В черновую тетрадь начинает — исподволь пока еще — внедряться Трагедия — среди колонн стихов, их нервных вертикалей — большими плоскостями прозы: предварительных планов пьесы «Ариадна»; «биографических» сведений о ее героях; их характеристик; готовится ложе античной трагедии для современного и вечного потока страстей и бед человеческих.
Стихи (у Марины всегда — монологи, всегда — безответные!), облеченные в плоть героев, наконец-то смогут обрести право на диалог…
Сквозь стихотворения и отдельные строки, строфы, написанные уже в осенней Праге, после переезда туда из деревни, просвечивает город, именно этот, неповторимый…
«Как бы дым твоих не горек Труб, глотать его — все нега!
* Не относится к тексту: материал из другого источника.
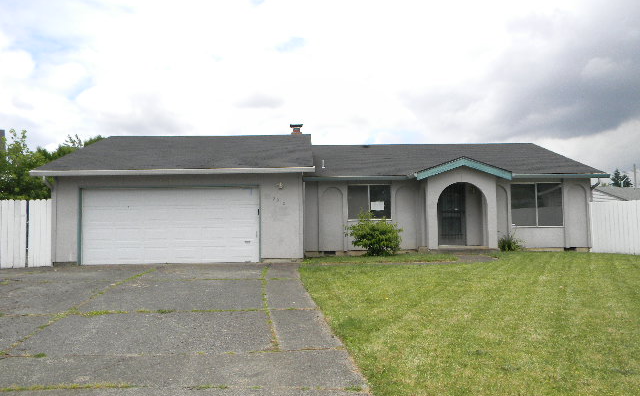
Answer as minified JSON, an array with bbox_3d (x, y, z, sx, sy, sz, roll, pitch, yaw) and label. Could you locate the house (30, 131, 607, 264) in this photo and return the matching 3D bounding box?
[{"bbox_3d":[0.851,-0.337,20.374,17.580,4.600,12.500,-1,-2,-2],"label":"house"}]

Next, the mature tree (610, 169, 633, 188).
[{"bbox_3d":[45.471,-0.719,77.902,4.200,7.300,4.200,-1,-2,-2],"label":"mature tree"}]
Потому что ночью — город — Опрокинутое небо… — Аллеи последняя алость… — По набережным, где седые деревья… — Фонари, горящие газом Леденеющим… — Улицы не виноваты в ужасах Нашей души… — Прага, каменная поэма…» — и, наконец, встает во весь свой ночной рост «Пражским рыцарем»: — «Бледнолицый Страж над плеском века, Рыцарь, рыцарь, Стерегущий реку…»
И от Рыцаря, от того моста над той Влтавой, ощупью черновиков, сквозь ожившую уже ткань первой картины «Ариадны» (мимо и наперекор ее путеводной нити, ведшей из лабиринта к свету), — к лабиринту великого отчаянья поэм «Конца» и «Горы», неотвратимо назревающих в недрах души и глубинах тетради.
Скоро они, поэмы эти, прорвут все плотины прочих творческих замыслов, подобно тому как чувство, их (поэмы) породившее, перемахнет через оплоты задуманного, положенного, возможного.
«Есть чувства, — писала Марина в те дни, — настолько серьезные, настоящие, большие, что не боятся ни стыда, ни кривотолков. Они знают, что они — только тень грядущих достоверностей».